As readers, McEwan makes us trip through this novel. I've thought about using this verb a lot, but I'm settling with it. Trip is clumsy, yes, but it is also sudden, and above all, random. Of course tripping isn't random as such, one trips because one is clumsy, or fails to notice an uneven cobblestone, or else is drunk... But the tripping that happens in this novel takes us through different countries and time - England, Berlin, France. We trip from 1989 and 1946 as Jeremy writes the memoir of his father and mother-in-law, who are not divorced but never see one another, who live in separate countries. There are long drawn out scenes- seeing the Berlin Wall on a television set, actually being at the Wall in 1989, a brilliant hotel scene concerning a random family, and of course, at the novel's peak - the scene with the black dogs, who are...what? Real? Depression, as they were for Churchill? Or evil itself?
This book whispers. I find it funny that the McEwan books I hate are rated so well, and this that I loved is rated so poorly. Despite the bias I have against McEwan, despite the premonition that I will hate any of his books before I start them, I liked this one from the very first line.
Ever since I lost mine in a road accident when I was eight, I have had my eye on other people's parents.
Not only is it a beautifully weighted sentence, it is also a disarming one, slightly confusing, one first read. But from this sentence, the delicate but powerful novel unfurls. I found lovely wisdom in this book which I have not found in his other works, particularly his later work. Lovely lines like, He hates silence, so he knows nothing. I would write the whole observation out, but I won't for the sake of the length, but Bernard has a brilliant, moving thought on the war, which McEwan writes so skilfully. Here is just a part of it, For the first time he sensed the scale of the catastrophe in terms of feeling; all those unique and solitary deaths, all that consequent sorrow, unique and solitary too, which had no place in conferences, headlines, history, and which had quietly retired to houses, kitchens, unshared beds, and anguished memories.

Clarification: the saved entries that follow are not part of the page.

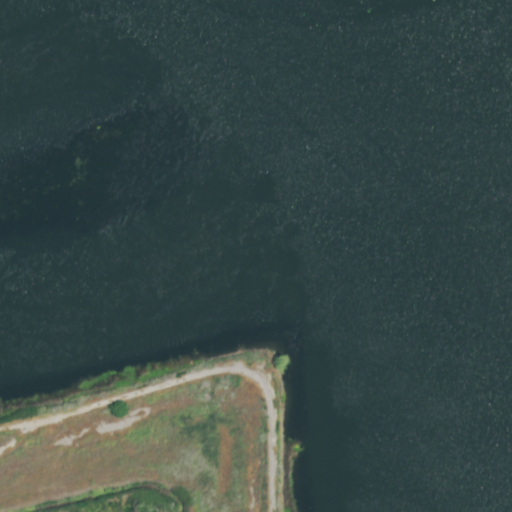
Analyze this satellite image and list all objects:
river: (281, 12)
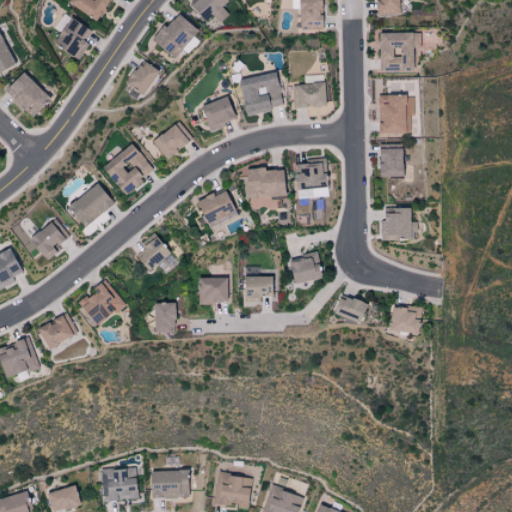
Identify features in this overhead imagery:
building: (88, 7)
building: (205, 7)
building: (385, 7)
building: (308, 13)
building: (172, 34)
building: (71, 38)
building: (395, 50)
building: (3, 56)
building: (140, 76)
building: (258, 92)
building: (25, 93)
building: (306, 94)
road: (83, 101)
building: (215, 112)
building: (393, 113)
road: (17, 139)
building: (170, 139)
building: (389, 159)
building: (125, 168)
road: (357, 175)
building: (308, 178)
building: (262, 182)
road: (165, 203)
building: (87, 204)
building: (214, 208)
building: (395, 224)
building: (46, 236)
building: (150, 253)
building: (7, 265)
building: (302, 268)
building: (254, 288)
building: (210, 290)
building: (99, 302)
building: (347, 308)
road: (288, 316)
building: (162, 317)
building: (402, 318)
building: (55, 329)
building: (16, 357)
building: (118, 483)
building: (166, 484)
building: (231, 490)
building: (61, 498)
building: (280, 501)
building: (12, 503)
building: (322, 509)
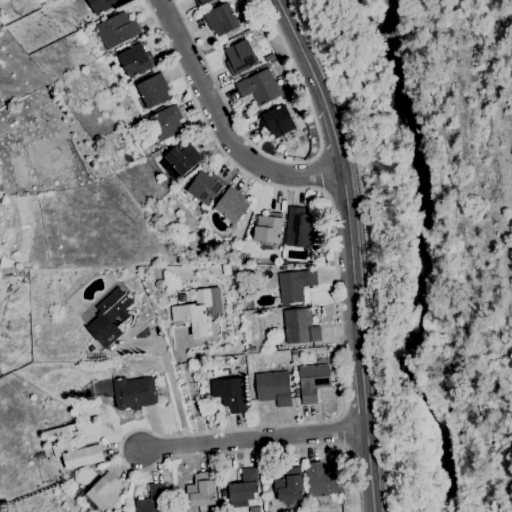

Writer Gary Giddens said about this novel, "McEwan's narratives are small and focused, but resonate far into the night." I desperately wish to share the final paragraph of this novel, but I will not, because I believe that it must be read at the end of this bizarre, short-lived novel to strike its note, which is like a solitary train horn - indeed as Giddens suggests - which resonates far into the night. To quote the book again, for this feeling applies to reaching the end of the novel, You know how it is when you've been with someone so intensely for hours on end, and then you're on your own again. It's as if you've been in a dream. You come to yourself. It is similar, for this novel is like fragmented dreams, and because those black dogs are black stains in the grey of the dawn.